Son zamanların popüler konularından biri Neal Stephenson’un 1992 yılında yayınlanan “Snow Crash” isimli bilim kurgu kitabından esinlenen ve sanal gerçeklik tabanlı bir internet ortamını ifade etmek için kullanılan “metaverse” kavramı. “Evrenin ötesi” anlamına geliyor. Sanal gerçeklik ve arttırılmış gerçeklik cihazları, akıllı gözlükleri gibi teknolojileri kullanarak sanal bir dünyada sosyalleşme, eğlenme, eğitim alma ve daha birçok aktivite yapmayı mümkün kılan bir ortam sağlamasının yanı sıra, ödeme işlemleri, kimlik doğrulama, reklamlar, içerik oluşturma ve bunlar gibi birçok faaliyeti yönetmek için yeni imkanlar sunacak bir platform olarak değerlendiriliyor.
Esasen bilim kurgu romanları ve filmleri ile geleceğin dünyasının nasıl olacağı konusunda bir fikir edinmek mümkün sanırım. Örneğin, 2014 yılında vizyona giren “Transendence”- “Evrim” filminde radyasyon zehirlenmesiyle ölmek üzere olan ve beyni bir kuantum bilgisayarına entegre edilen filmin kahramanı sanal ortamda yaşamaya devam eder ve dünyadaki tüm sanal ağa sahip olur ve adeta tüm dünyaya tasarruf edecek işlere girişir ve sonunda yine sanal ortamda geliştirilen bir virüs marifetiyle durdurulur.
Bu ve benzeri konularda referans olabilecek film ve kitaplar oldukça fazla. Metaverse konusunda da basına yansıyan gelişmeler, şirketlerin açıklamaları, sanal alemde alınan satılan eşyalarla ilgili geri bildirimler ve fiiliyata geçen pek çok aktivite, bize bu dünyaya benzer/benzemez, hayal edebildiğimiz/edemediğimiz bir başka ortamın oluşturulacağını ve gerek sosyal yaşantımızda gerekse iş hayatımızda bunun yansımaları olacağını ve bu tür bir platforma hazırlıklı olmamız gerektiğini işaret ediyor. Aşikar olan şu ki, dijitalleşme hayatımızın her aşamasına entegre oluyor ve insanlık alışılagelmiş hayat tarzından başka bir mecraya doğru farkında olarak/olmadan eviriliyor. Metaverse platformunun yaratacağı karma gerçeklik unsurları da giderek daha erişilebilir oldukça hem işletmeler hem de tüketiciler için tehdit ve fırsatları beraberinde getirecek.

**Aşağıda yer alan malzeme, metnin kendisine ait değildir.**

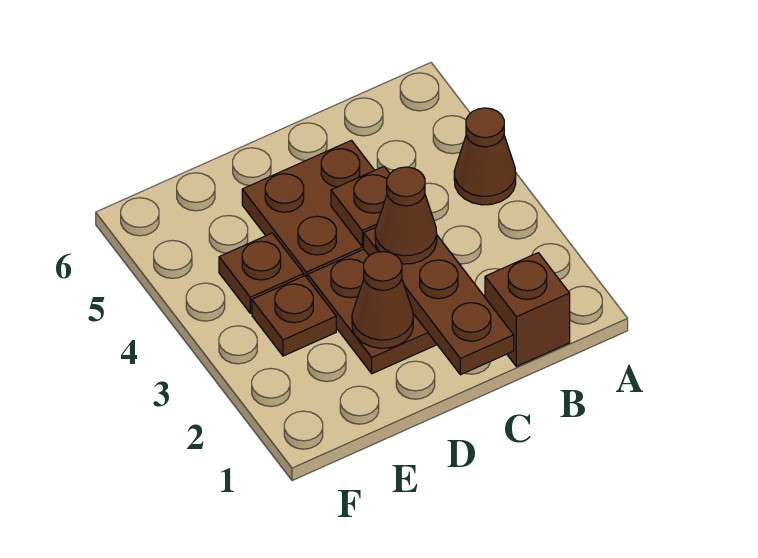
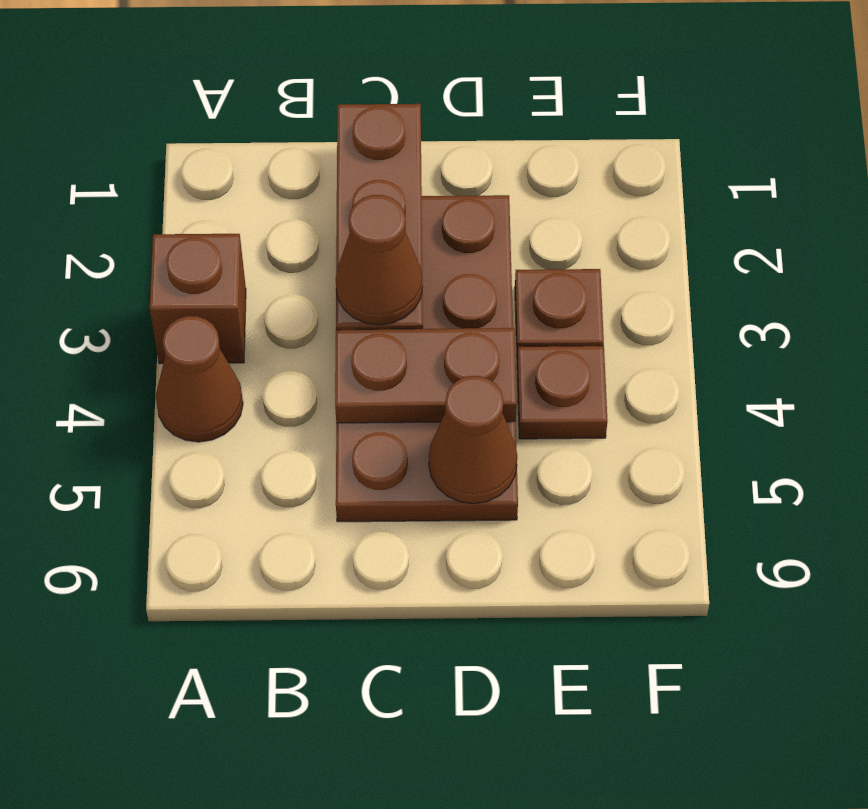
brown 1x1 brick [485,253,570,366] -> brown 1x1 brick moved to [150,234,246,364]
brown 1x1 plate [331,166,390,247] -> brown 1x2 plate [335,328,517,423]
brown 1x1 cone [352,252,413,348] -> brown 1x1 cone moved to [429,376,517,504]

Misal olarak, metaverse ile, e-ticaret internet sitelerinin renkli ve özgün tecrübeler sunan bir dünyaya dönüşmesinin mümkün olacağını, bu yolla da markaların kullanıcıları daha fazla içine çeken ve onlara sürükleyici deneyimler sunan bir atmosferi yakalayabileceğini söyleyebiliriz. Malumunuz içinde yaşadığımız gerçek evrene “universe” diyoruz. Sanal dünyadaki bu gelişmelerin gelecekteki boyutuna göre belki de ilerleyen zamanlarda, kültürümüzdeki başka bir deyimden ilham alarak ve teşbihte hata yapmamaya çalışarak, “Her ne varsa Universe’de, aynısı/fazlası var Metaverse’de” diyeceğimiz zamanlar olabilecek.